**About this exercise**
From the listing below, extract every line in which the word "down" appears.

----- Stored data -----

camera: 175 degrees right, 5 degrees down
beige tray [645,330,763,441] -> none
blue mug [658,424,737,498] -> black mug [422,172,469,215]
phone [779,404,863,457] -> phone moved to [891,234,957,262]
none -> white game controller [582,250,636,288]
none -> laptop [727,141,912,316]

-----
----- Stored data -----

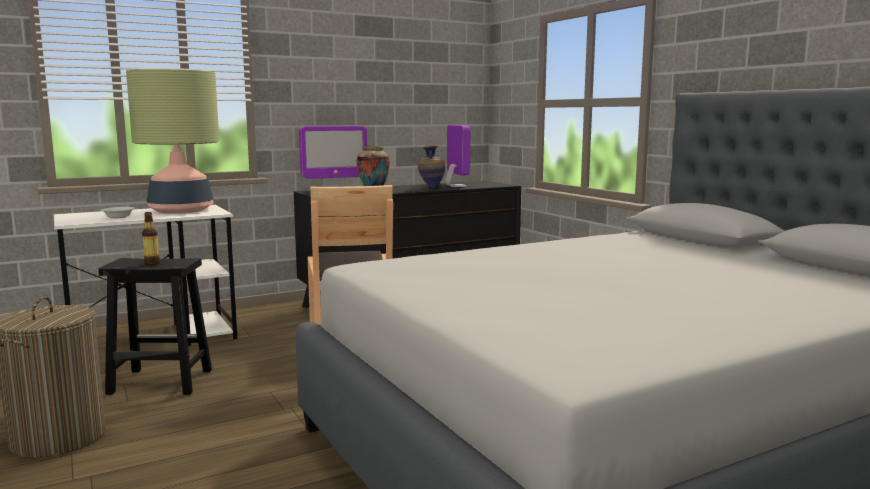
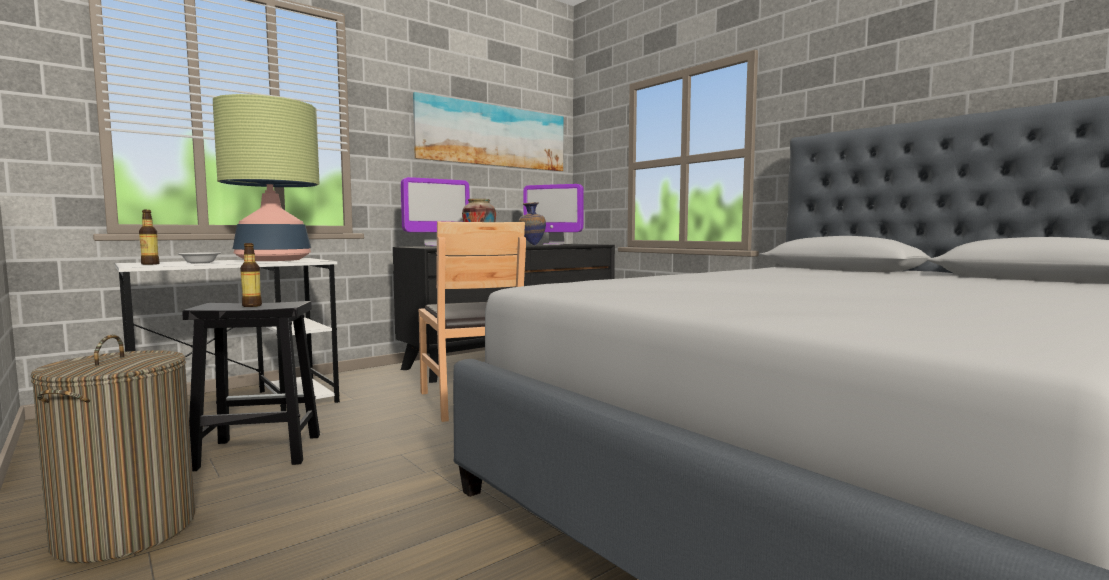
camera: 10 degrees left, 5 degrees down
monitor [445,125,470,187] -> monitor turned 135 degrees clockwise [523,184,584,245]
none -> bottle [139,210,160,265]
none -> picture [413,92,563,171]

-----

**Problem solution**
camera: 175 degrees right, 5 degrees down
camera: 10 degrees left, 5 degrees down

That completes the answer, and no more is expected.